The old tram you see in pieces is a 'Work For the Dole' project' - young people come here to work on restoring this old tram, originally from America.













Bendigo, a town built on dreams




Gold was discovered in Victoria in August 1851 at Buninyong, near Ballarat, two months later it was discovered in Bendigo. In 1853 60,000 diggers from all over the world were on the goldfields, 23,000 of these were at Bendigo.


There is some confusion about where the word 'digger' comes from, some say the name came about because the First World War Aussie soldiers were forever digging trenches and tunnels. The version I like is that the word comes from the goldfields and the heroic show of the miners' rebelliion at the ridiculous cost of thirty shillings a month for a licence to mine for gold, whether you found any or not.


The now famous Bendigo Petition in 1853 was drawn up with a list of the miners grievences but it all came to nothing and was denied. The diggers were furious and some time later this fury was played out at the Eureka Stockade in Ballarat, which is another interesting story about our rebellious past and our innate dislike of authority.


Tuesday, January 20, 2009

Seymour, Victoria



After the lush green alpine forests of Warburton, it was a bit of a let down when we arrived at Seymour, we landed right in the middle of the drought belt of Victoria. It's depressing to see all the surrounding paddocks with pasture burnt to a crisp, not a patch of green anywhere.

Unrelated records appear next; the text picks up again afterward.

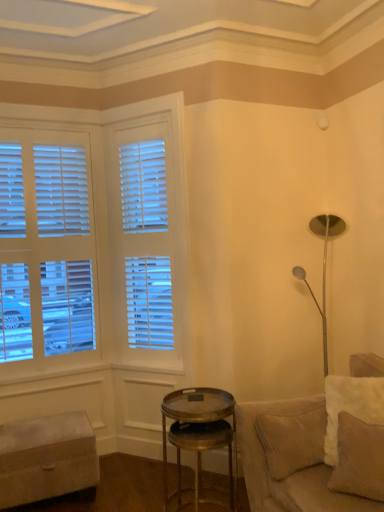
Question: Is beige leather couch at lower right facing away from beige fabric pillow at lower right?

Choices:
 (A) no
 (B) yes

Answer: (B)

Question: From a real-world perspective, is beige leather couch at lower right positioned under beige fabric pillow at lower right based on gravity?

Choices:
 (A) yes
 (B) no

Answer: (A)

Question: Is beige leather couch at lower right touching beige fabric pillow at lower right?

Choices:
 (A) no
 (B) yes

Answer: (A)

Question: Considering the relative sizes of beige leather couch at lower right and beige fabric pillow at lower right in the image provided, is beige leather couch at lower right taller than beige fabric pillow at lower right?

Choices:
 (A) yes
 (B) no

Answer: (A)

Question: Does beige leather couch at lower right have a lesser width compared to beige fabric pillow at lower right?

Choices:
 (A) yes
 (B) no

Answer: (B)

Question: Visually, is beige leather couch at lower right positioned to the left or to the right of beige fabric pillow at lower right?

Choices:
 (A) left
 (B) right

Answer: (B)

Question: Is beige leather couch at lower right inside or outside of beige fabric pillow at lower right?

Choices:
 (A) outside
 (B) inside

Answer: (A)

Question: Is beige leather couch at lower right bigger or smaller than beige fabric pillow at lower right?

Choices:
 (A) small
 (B) big

Answer: (B)

Question: In the image, is beige leather couch at lower right positioned in front of or behind beige fabric pillow at lower right?

Choices:
 (A) front
 (B) behind

Answer: (A)

Question: Is beige fabric ottoman at lower left situated inside beige leather couch at lower right or outside?

Choices:
 (A) outside
 (B) inside

Answer: (A)

Question: From their relative heights in the image, would you say beige fabric ottoman at lower left is taller or shorter than beige leather couch at lower right?

Choices:
 (A) short
 (B) tall

Answer: (A)

Question: From the image's perspective, relative to beige leather couch at lower right, is beige fabric ottoman at lower left above or below?

Choices:
 (A) below
 (B) above

Answer: (A)

Question: Is beige fabric ottoman at lower left wider or thinner than beige leather couch at lower right?

Choices:
 (A) wide
 (B) thin

Answer: (B)

Question: Looking at their shapes, would you say beige fabric pillow at lower right is wider or thinner than gold metallic side table at center?

Choices:
 (A) thin
 (B) wide

Answer: (A)

Question: Is beige fabric pillow at lower right spatially inside gold metallic side table at center, or outside of it?

Choices:
 (A) inside
 (B) outside

Answer: (B)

I picked Seymour because the caravan park was on the Goulburn river front, I'm quite partial to rivers but we landed in the middle of heatwave and are locked away in the caravan with the air conditioning on full pelt. I only ventured out to go to Woolworths and back again, we had 38 yesterday and it's even hotter today, at least 40.
When I feel like whinging about the heat, I think of the endurance of the tennis players at the Australian Open in Melbourne today.





Sunday, January 18, 2009

Our caravan at Warburton



This is our caravan at Warburton Caravan Park. When we got up this morning, there was no water. Mystified, we thought it unlikely that the council would cut the water supply of hundreds of people in the park and it suddenly dawned that the water was frozen in the pipes. That couldn't be, we thought, it's in the middle of summer but sure enough by 9.30, it had thawed out and we could have our vegemite toast and a cup of tea.

This is our caravan site, as you can see we must have body odour, because we are the only ones on this patch. The kids are still on holidays and there are lots of campers still here but they are mainly in the unpowered area on the river bank, a little way from here.




Saturday, January 17, 2009

The River Walk, Warburton








I think Warburton is one of the prettiest towns I've ever seen. The River Walk follows the Yarra River, about 7 km return, along both sides of the river.

Rainforest Boardwalk, Warburton

















Alpine Retreat Hotel, Warburton




We had lunch here in the courtyard of the Alpine Retreat Hotel. I had rack of lamb with home made mint sauce (just like mother used to make) and Dennis had lambs fry and mashed potatoes, both meals were very good.

The township is 20 minutes drive from Mount Donna Buang which is covered in snow in winter but one very unusually cold summer holiday I’m told that this courtyard roof was covered with a light fall of snow.